I would definitely agree with Ruth Benedict that we are “creatures of our culture”.  For me personally I was raised with a certain set of beliefs and values that were instilled in me by my parents.  As I have grown into an adult and am now raising my own children, my beliefs and values are shaped and changed by my own children and the people that I surround myself by   I most often identify and surround myself with people who share the same culture as me:  single parents who work to jobs or go to school and whose lives revolve around raising their kids and providing for them.  I think we can break through this pattern by embracing those who differ from us.  By spending time with them and learning their culture and their beliefs.  I believe we have something to learn from everyone we meet.  It’s what you choose to do with what you learn.  You can either learn it and move on or you can apply it to your own life and make changes.

Friday, October 5, 2012

Too Close For Comfort



The reading I found most interesting this week in Chapter 6 was Table 5.3, “Interaction Zones for Most Americans”.  It made me laugh because I am very big on personal space and people getting too close when talking.  I definitely save Intimate Distance for close loved ones and prefer Personal Distance when engaging in most conversations.  I think Social Distance is especially important in professional situations at the workplace.  Often I get people who use Intimate Distance in the workplace and I feel very uncomfortable!  Obviously public distance is for larger scale audiences, which I often encounter at concerts I go to.  I wouldn’t mind having more of a Personal Distance eye view though!   I also enjoyed learning about crowding, when your personal space is invaded.  It really defined how I feel when people get to close that I don’t know well.  I feel the anxiety and claustrophobia and desperately look for an escape route.  I probably use Body Blocking as well to avoid any physical contact between this person!

Thursday, October 4, 2012

Mixed Messages



One nonverbal display that means different things in different cultures is the “thumbs up”.  In the United States and other Western culture it signifies a job well done, in Latin America and West Africa and other regions it is equivalent to giving someone the middle finger.  Another display would be putting your hand on your hips.  In most cultures this is a sign of boredom or not knowing where to put one’s hands.  In Mexico it is a sign of hostility and could lead to a fight.  At my current job, 99% of our employees are Indian.  While I have only been there for a few months and am not aware of any nonverbal communication that has different meaning than ours, I have come across an expression that is used often.  When exchanging emails, sometimes I get an email with the closing line “Please do the needful”.  I had never heard this expression before and was not sure if I should be offended or if this was typical of the culture.  I soon found out it was just a way of summarizing the email and requesting me to take action on items that needed to be addressed.

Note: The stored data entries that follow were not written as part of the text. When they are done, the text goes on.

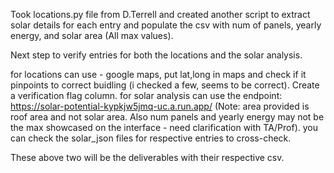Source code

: Took locations.py file from D.Terrell and created another script to extract solar details for each entry and populate the csv with num of panels, yearly energy, and solar area (All max values).

Next step to verify entries for both the locations and the solar analysis.

for locations can use - google maps, put lat,long in maps and check if it pinpoints to correct buidling (i checked a few, seems to be correct). Create a verification flag column.
for solar analysis can use the endpoint: https://solar-potential-kypkjw5jmq-uc.a.run.app/ (Note: area provided is roof area and not solar area. Also num panels and yearly energy may not be the max showcased on the interface - need clarification with TA/Prof). you can check the solar_json files for respective entries to cross-check.

These above two will be the deliverables with their respective csv.
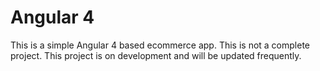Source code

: # Angular 4

This is a simple Angular 4 based ecommerce app. This is not a complete project. This project is on development and will be updated frequently.
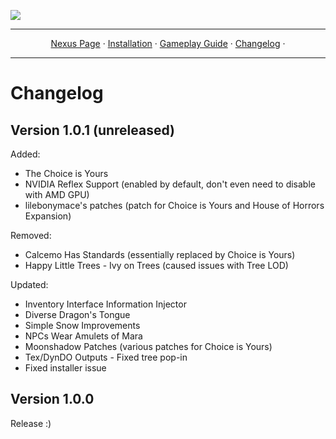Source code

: <a href="https://www.nexusmods.com/skyrimspecialedition/mods/85896"><img src="https://staticdelivery.nexusmods.com/mods/1704/images/85896/85896-1677468574-1704277277.png" target="_blank"></a>

---

<p align="center">
  <a href="https://www.nexusmods.com/skyrimspecialedition/mods/80877">Nexus Page</a> ·
  <a href="README.md">Installation</a> ·
  <a href="GAMEPLAY.md">Gameplay Guide</a> ·
  <a href="CHANGELOG.md">Changelog</a> ·
</p>

---

# Changelog

## Version 1.0.1 (unreleased)

Added:
- The Choice is Yours
- NVIDIA Reflex Support (enabled by default, don't even need to disable with AMD GPU)
- lilebonymace's patches (patch for Choice is Yours and House of Horrors Expansion)

Removed:
- Calcemo Has Standards (essentially replaced by Choice is Yours)
- Happy Little Trees - Ivy on Trees (caused issues with Tree LOD)

Updated:
- Inventory Interface Information Injector
- Diverse Dragon's Tongue
- Simple Snow Improvements
- NPCs Wear Amulets of Mara
- Moonshadow Patches (various patches for Choice is Yours)
- Tex/DynDO Outputs - Fixed tree pop-in
- Fixed installer issue


## Version 1.0.0

Release :)
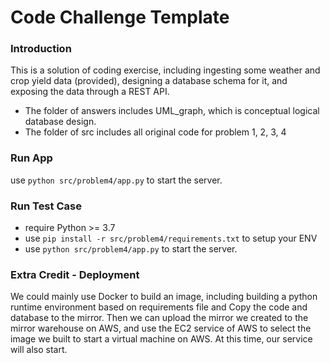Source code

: # Code Challenge Template

### Introduction
This is a solution of coding exercise, including ingesting some weather and crop yield data (provided), designing a database schema for it, and exposing the data through a REST API.

+ The folder of answers includes UML_graph, which is conceptual logical database design.
+ The folder of src includes all original code for problem 1, 2, 3, 4

### Run App
use `python src/problem4/app.py` to start the server.

### Run Test Case
- require Python >= 3.7
- use `pip install -r src/problem4/requirements.txt` to setup your ENV
- use `python src/problem4/app.py` to start the server.

### Extra Credit - Deployment
We could mainly use Docker to build an image, including building a python runtime environment based on requirements file and Copy the code and database to the mirror. Then we can upload the mirror we created to the mirror warehouse on AWS, and use the EC2 service of AWS to select the image we built to start a virtual machine on AWS. At this time, our service will also start. 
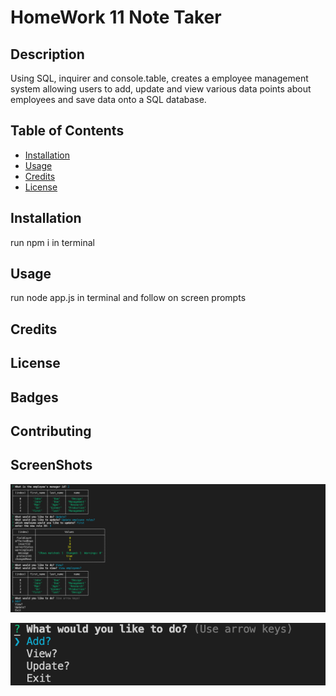 # HomeWork 11 Note Taker

## Description 


Using SQL, inquirer and console.table, creates a employee management system allowing users to add, update and view various data points about employees and save data onto a SQL database.


## Table of Contents


* [Installation](#installation)
* [Usage](#usage)
* [Credits](#credits)
* [License](#license)


## Installation

run npm i in terminal


## Usage 

run node app.js in terminal and follow on screen prompts


## Credits





## License


## Badges




## Contributing



## ScreenShots

![screenshot HW#12](HW12_1.png?raw=true)

![screenshot HW#12](HW12_2.png?raw=true)
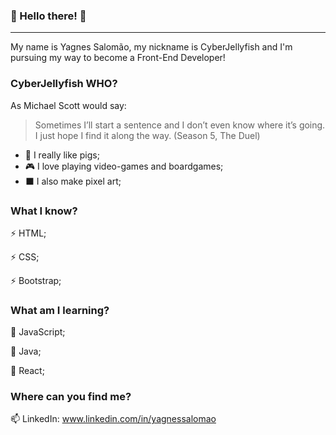 ### :cherry_blossom: Hello there! :cherry_blossom:

------------------------------
 My name is Yagnes Salomão, my nickname is CyberJellyfish and I'm pursuing my way to become a Front-End Developer!

### CyberJellyfish WHO?

As Michael Scott would say:

>Sometimes I’ll start a sentence and I don’t even know where it’s going. 
>I just hope I find it along the way. (Season 5, The Duel)

* :pig_nose: I really like pigs;
* :video_game: I love playing video-games and boardgames;
* :black_large_square: I also make pixel art;

### What I know? 

⚡ HTML;

⚡ CSS;

⚡ Bootstrap;

### What am I learning? 

🌱 JavaScript;

🌱 Java;

🌱 React;

###  Where can you find me? 
📫 LinkedIn: www.linkedin.com/in/yagnessalomao
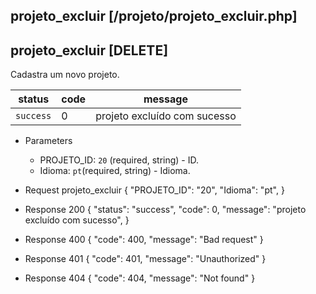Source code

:## projeto_excluir [/projeto/projeto_excluir.php]

## projeto_excluir [DELETE]

Cadastra um novo projeto.

status    | code | message
---       | ---  | ---
`success` |  0   | projeto excluído com sucesso

+ Parameters 
    + PROJETO_ID: `20` (required, string) - ID.
    + Idioma: `pt`(required, string) - Idioma.

+ Request projeto_excluir
    {
        "PROJETO_ID": "20",
        "Idioma": "pt",
    }

+ Response 200
    {
        "status": "success",
        "code": 0,
        "message": "projeto excluído com sucesso",
    }

+ Response 400
    {
        "code": 400,
        "message": "Bad request"
    }

+ Response 401
    {
        "code": 401,
        "message": "Unauthorized"
    }

+ Response 404
    {
        "code": 404,
        "message": "Not found"
    }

Wednesday, October 3, 2012

Improving Nonverbal Messages



I am often the sender of unintended nonverbal messages.  At times I can be very quiet, mostly because I am shy around new people and also because I am an introvert and prefer to silently observe instead of be the center of attention.  What I didn’t know about myself is that I don’t always have a smile on my face and if I am focused on a project or thinking about something I will be very quiet and aloof and frown a lot.  I’ve found professionally that this has been interpreted as me being standoffish or that I think I am better than others.  After receiving this feedback, I started making a conscious effort to look people in the eye, smile and greet them.  It’s amazing the different response you get from people.  I find that when I don’t, I often get asked what is wrong.  I think the nonverbal communication between myself and other people can be changed both ways.  I can continue to focus on acknowledging people with a smile and making eye contact, and instead of making assumptions about me when I am quiet, I think people could check in and just ask how I am doing.